Work in progress

Constitutive relevance in interlevel experiments
One reason for the popularity of Craver's mutual manipulability account of constitutive relevance (MM) is that it seems to make good sense of the experimental practices and constitutive reasoning in the life sciences. Two recent papers (Baumgartner and Gebharter2016 & Baumgartner and Casini2017) propose a theoretical revision of (MM) in light of several important conceptual objections. Their alternative approach, the No De-Coupling account (NDC) conceives of constitution as a dependence relation which, once postulated, provides the best explanation of the impossibility of breaking the common cause coupling of a macro-level mechanism and its micro-level components. This entails an abductive view of constitutive inference. Proponents of the NDC account recognise that their discussion leaves open a big question concerning the practical dimension of the notion of constitutive relevance: Is it possible to faithfully reconstruct constitutional reasoning in science in terms of NDC? Focusing on the field of memory and LTP research, this paper argues that NDC provides a more adequate description of inter-level experiments in neuroscience. We also suggest that NDC highlights some significant practical recommendations of how to interpret the findings of interlevel experiments.
Emergence, robustness and mechanisms

How common are emergent phenomena in the biological realm? The rise of the mechanistic outlook challenges the idea that biological phenomena are emergent in any substantive sense. Mechanism has a complicated relationship to emergence. Philosophical mechanism stresses the non-reductionist and hierarchical character of mechanistic models and explanations of biological phenomena. This maps onto the characterization of emergence, but the causal-constitutive character of mechanistic explanations seems to be at odds with the positive features of emergence: the novelty and independence of macrolevel phenomena. Current and past discussions of the relation between mechanism and emergence have overlooked the problem of biological robustness. Some kinds of robustness are not amenable to a mechanistic treatment. I claim that they hold the key to strengthening the positive characterization of emergent biological phenomena. Focusing on a case of multiscale kinetic modeling, I show how the investigation of biological robustness can alleviate the tension between mechanism and emergence.

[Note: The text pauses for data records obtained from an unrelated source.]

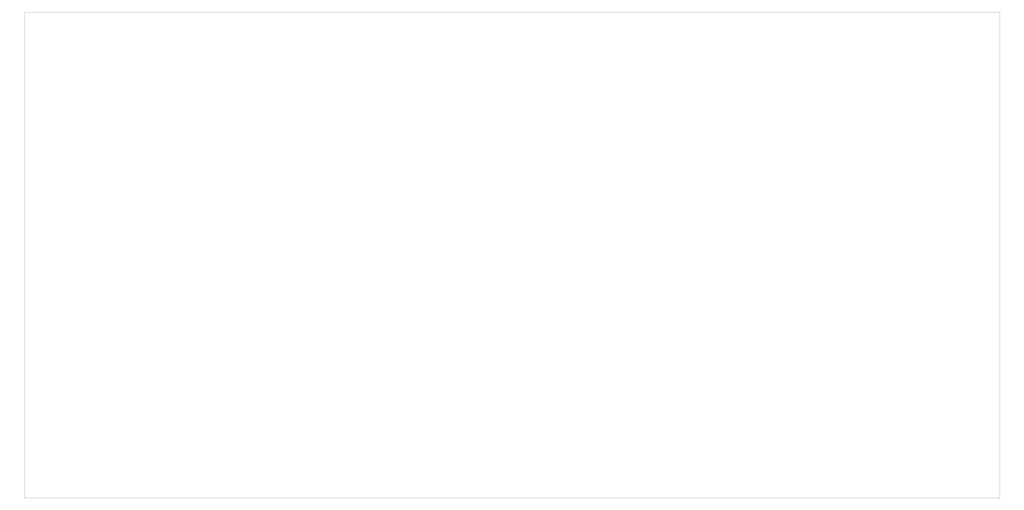
<source format=gbr>
%TF.GenerationSoftware,KiCad,Pcbnew,5.1.8-db9833491~88~ubuntu20.04.1*%
%TF.CreationDate,2021-01-02T16:42:33-05:00*%
%TF.ProjectId,amp,616d702e-6b69-4636-9164-5f7063625858,rev?*%
%TF.SameCoordinates,Original*%
%TF.FileFunction,Profile,NP*%
%FSLAX46Y46*%
G04 Gerber Fmt 4.6, Leading zero omitted, Abs format (unit mm)*
G04 Created by KiCad (PCBNEW 5.1.8-db9833491~88~ubuntu20.04.1) date 2021-01-02 16:42:33*
%MOMM*%
%LPD*%
G01*
G04 APERTURE LIST*
%TA.AperFunction,Profile*%
%ADD10C,0.050000*%
%TD*%
G04 APERTURE END LIST*
D10*
X27940000Y-27940000D02*
X27940000Y-220980000D01*
X415290000Y-27940000D02*
X27940000Y-27940000D01*
X415290000Y-220980000D02*
X415290000Y-27940000D01*
X27940000Y-220980000D02*
X415290000Y-220980000D01*
M02*

</source>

Computational explanations through a mechanistic lens
Piccinini's mechanistic account of physical computation is currently one of the most well-developed non-reductionist views of the modeling and explanatory strategies used in computational neuroscience. The key idea of the account is that aligning the notion of physical computation and mechanism helps elucidate the distinctive character of computational models developed in the field and provides insight into the norms for evaluating their explanatory value. This paper explores two problems for the mechanistic account of physical computation: the non-decompositional features of some computational explanatory models used in cognitive neuroscience and the non-mechanistic character of the distinctive features of computational systems.